_YOUR ASSIGNMENT_
The response should be exactly the number of lines in the material below that contain the word "tray".

BEGIN

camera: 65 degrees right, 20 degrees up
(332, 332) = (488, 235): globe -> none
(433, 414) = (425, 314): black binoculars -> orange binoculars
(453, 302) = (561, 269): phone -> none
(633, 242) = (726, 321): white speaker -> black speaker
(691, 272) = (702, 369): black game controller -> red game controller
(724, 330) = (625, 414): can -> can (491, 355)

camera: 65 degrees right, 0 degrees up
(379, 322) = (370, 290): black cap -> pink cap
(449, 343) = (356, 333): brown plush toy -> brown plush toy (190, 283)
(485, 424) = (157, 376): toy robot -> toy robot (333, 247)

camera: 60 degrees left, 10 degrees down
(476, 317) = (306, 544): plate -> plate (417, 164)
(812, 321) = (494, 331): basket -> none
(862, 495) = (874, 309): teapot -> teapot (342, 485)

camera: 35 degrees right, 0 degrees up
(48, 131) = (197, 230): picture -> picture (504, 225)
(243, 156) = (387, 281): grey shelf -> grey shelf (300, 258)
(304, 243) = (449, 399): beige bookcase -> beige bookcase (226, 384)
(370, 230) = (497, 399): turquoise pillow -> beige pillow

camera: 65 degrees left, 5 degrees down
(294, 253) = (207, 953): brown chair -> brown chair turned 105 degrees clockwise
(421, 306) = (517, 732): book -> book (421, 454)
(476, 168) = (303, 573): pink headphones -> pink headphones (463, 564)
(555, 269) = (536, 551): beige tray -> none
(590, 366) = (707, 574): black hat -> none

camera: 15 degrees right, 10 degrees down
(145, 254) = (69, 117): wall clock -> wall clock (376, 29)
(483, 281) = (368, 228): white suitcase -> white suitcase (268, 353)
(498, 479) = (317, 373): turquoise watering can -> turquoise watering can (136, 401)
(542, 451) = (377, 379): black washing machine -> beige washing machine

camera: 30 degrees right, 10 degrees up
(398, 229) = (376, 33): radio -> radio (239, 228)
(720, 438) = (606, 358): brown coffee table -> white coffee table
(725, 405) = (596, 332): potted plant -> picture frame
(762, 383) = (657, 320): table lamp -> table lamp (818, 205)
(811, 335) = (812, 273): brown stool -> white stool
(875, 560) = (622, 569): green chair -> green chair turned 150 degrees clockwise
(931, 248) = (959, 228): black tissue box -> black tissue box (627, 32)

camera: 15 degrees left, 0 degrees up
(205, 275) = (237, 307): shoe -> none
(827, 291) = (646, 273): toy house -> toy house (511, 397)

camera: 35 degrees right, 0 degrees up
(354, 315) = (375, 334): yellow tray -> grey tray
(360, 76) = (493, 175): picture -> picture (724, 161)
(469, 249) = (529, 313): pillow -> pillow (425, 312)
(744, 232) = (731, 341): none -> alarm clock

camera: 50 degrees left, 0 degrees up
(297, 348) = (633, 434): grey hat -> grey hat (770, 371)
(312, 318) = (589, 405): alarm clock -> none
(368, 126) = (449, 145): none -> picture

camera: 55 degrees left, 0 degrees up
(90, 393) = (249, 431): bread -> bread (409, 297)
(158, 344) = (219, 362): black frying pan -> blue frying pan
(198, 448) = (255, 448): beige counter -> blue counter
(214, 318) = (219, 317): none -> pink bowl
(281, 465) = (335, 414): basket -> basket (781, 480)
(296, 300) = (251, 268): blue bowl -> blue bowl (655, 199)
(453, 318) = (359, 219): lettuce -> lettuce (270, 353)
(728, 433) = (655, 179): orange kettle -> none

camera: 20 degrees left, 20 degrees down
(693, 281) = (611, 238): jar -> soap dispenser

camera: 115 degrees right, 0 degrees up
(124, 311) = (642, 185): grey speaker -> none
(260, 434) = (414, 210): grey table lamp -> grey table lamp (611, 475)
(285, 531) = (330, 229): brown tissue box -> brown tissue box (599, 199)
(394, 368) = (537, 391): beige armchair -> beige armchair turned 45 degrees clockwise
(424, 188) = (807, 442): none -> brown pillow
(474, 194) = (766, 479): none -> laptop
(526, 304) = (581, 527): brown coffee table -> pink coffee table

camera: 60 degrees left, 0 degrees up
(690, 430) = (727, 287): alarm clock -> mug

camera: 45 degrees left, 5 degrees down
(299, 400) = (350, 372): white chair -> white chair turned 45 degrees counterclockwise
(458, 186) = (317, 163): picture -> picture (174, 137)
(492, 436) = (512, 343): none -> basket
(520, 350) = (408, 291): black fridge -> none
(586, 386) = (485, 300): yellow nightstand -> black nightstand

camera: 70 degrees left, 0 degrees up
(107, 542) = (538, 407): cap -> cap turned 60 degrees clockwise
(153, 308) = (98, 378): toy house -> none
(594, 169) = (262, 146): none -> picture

END

_THE COMPLETED TASK_
2